Supplied data Start Marker

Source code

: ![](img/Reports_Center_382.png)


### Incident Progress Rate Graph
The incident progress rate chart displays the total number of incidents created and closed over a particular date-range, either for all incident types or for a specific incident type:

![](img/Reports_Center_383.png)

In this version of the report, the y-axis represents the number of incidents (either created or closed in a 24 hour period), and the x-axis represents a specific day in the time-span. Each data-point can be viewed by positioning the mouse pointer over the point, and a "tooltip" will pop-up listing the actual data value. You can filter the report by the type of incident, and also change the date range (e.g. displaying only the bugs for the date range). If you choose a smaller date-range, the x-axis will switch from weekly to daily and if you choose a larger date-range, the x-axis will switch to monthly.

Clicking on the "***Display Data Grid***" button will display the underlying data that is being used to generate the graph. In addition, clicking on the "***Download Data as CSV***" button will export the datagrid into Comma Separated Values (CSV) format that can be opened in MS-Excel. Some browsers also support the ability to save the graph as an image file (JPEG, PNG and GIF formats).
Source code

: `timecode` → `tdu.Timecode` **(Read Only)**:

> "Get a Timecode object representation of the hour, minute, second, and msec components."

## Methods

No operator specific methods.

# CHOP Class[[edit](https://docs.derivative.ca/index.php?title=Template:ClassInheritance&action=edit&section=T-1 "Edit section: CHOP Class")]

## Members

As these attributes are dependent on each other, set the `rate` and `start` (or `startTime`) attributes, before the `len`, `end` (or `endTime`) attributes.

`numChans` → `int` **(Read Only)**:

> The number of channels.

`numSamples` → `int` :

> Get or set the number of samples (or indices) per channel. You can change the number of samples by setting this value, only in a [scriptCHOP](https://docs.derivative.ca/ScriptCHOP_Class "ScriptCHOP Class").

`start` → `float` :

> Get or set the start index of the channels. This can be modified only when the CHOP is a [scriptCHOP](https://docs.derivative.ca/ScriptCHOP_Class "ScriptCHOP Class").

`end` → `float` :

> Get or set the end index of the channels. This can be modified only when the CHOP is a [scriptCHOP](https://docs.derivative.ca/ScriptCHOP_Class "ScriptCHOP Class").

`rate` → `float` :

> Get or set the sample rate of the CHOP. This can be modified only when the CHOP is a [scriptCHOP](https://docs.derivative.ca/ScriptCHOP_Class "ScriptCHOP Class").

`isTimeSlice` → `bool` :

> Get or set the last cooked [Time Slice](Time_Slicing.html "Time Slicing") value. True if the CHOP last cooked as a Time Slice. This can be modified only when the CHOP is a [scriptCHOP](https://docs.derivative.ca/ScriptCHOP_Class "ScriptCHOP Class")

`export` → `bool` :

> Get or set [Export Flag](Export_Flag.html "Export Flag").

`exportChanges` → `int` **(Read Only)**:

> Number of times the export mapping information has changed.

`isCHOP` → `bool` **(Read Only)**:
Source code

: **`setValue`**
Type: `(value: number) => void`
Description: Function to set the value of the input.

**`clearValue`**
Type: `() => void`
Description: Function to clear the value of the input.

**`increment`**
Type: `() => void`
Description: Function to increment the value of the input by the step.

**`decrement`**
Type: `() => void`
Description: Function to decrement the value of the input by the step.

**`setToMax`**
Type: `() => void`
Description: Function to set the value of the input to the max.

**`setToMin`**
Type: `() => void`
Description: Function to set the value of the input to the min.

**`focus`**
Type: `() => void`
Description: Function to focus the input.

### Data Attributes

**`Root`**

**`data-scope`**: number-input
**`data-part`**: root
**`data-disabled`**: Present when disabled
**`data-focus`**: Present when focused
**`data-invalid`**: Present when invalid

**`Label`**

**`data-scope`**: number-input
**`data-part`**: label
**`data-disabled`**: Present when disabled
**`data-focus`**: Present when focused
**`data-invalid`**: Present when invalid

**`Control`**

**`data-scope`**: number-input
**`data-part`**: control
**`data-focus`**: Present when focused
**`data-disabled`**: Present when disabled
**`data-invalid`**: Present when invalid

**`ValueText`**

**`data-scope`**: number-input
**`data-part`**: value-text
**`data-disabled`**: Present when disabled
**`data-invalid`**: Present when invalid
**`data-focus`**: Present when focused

Supplied data End Marker
Supplied data Start Marker

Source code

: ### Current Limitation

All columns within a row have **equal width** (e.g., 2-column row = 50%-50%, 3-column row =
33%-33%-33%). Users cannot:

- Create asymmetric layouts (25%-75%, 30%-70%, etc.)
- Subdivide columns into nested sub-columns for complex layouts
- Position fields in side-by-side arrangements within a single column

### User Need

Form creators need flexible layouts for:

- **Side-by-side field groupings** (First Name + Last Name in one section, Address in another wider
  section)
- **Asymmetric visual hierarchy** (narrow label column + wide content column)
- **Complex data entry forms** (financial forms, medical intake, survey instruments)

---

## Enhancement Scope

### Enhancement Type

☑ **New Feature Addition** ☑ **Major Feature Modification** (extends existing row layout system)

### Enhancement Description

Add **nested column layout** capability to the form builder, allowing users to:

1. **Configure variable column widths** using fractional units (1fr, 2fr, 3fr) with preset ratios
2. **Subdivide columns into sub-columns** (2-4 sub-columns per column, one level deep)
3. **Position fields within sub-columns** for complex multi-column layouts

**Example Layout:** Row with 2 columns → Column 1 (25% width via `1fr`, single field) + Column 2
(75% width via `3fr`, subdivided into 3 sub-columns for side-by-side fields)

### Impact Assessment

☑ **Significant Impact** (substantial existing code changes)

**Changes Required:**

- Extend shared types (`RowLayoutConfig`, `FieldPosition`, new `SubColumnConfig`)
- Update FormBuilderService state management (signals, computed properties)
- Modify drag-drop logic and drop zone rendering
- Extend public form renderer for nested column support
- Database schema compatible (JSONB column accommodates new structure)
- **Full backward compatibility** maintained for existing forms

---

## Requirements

Supplied data End Marker
Supplied data Start Marker

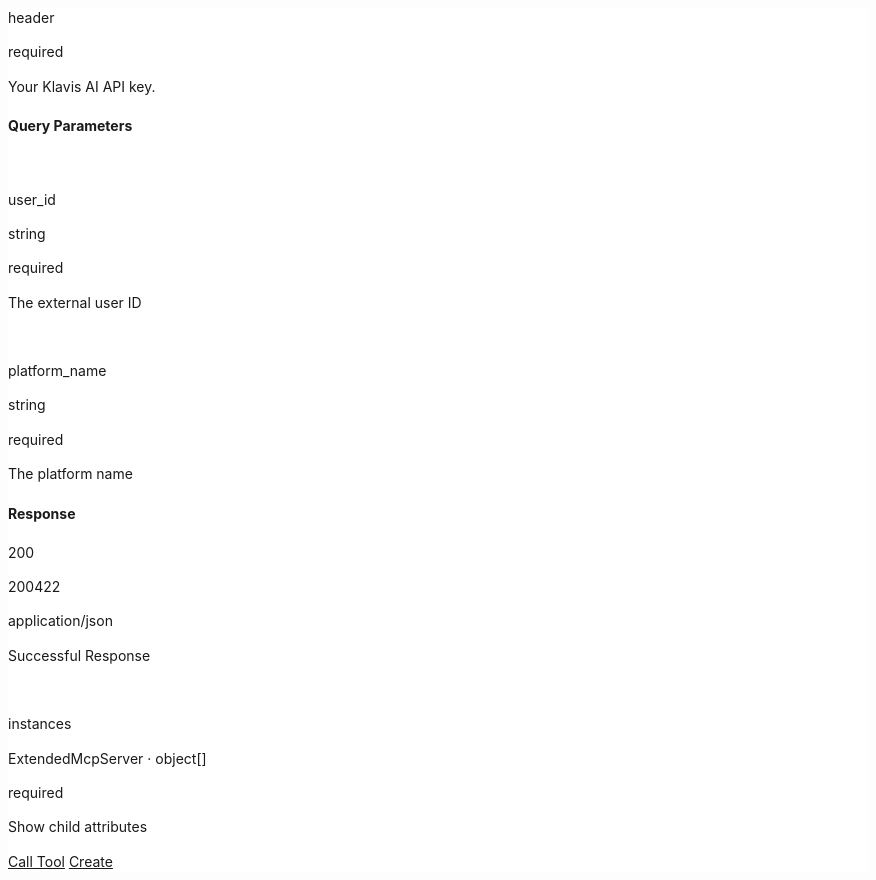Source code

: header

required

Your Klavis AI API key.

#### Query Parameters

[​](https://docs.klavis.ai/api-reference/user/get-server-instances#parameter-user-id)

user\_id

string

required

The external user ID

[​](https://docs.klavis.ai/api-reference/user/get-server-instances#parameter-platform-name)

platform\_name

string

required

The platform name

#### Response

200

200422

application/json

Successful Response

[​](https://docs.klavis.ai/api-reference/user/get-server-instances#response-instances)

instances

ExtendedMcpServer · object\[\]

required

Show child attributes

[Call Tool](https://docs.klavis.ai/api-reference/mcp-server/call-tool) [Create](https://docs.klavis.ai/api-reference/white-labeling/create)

Supplied data End Marker

__What you are asked to do__
Pull out every line of the rows above that contains the word "reference", and copy each one as it appears.

__Exercise result__
[​](https://docs.klavis.ai/api-reference/user/get-server-instances#parameter-user-id)
[​](https://docs.klavis.ai/api-reference/user/get-server-instances#parameter-platform-name)
[​](https://docs.klavis.ai/api-reference/user/get-server-instances#response-instances)
[Call Tool](https://docs.klavis.ai/api-reference/mcp-server/call-tool) [Create](https://docs.klavis.ai/api-reference/white-labeling/create)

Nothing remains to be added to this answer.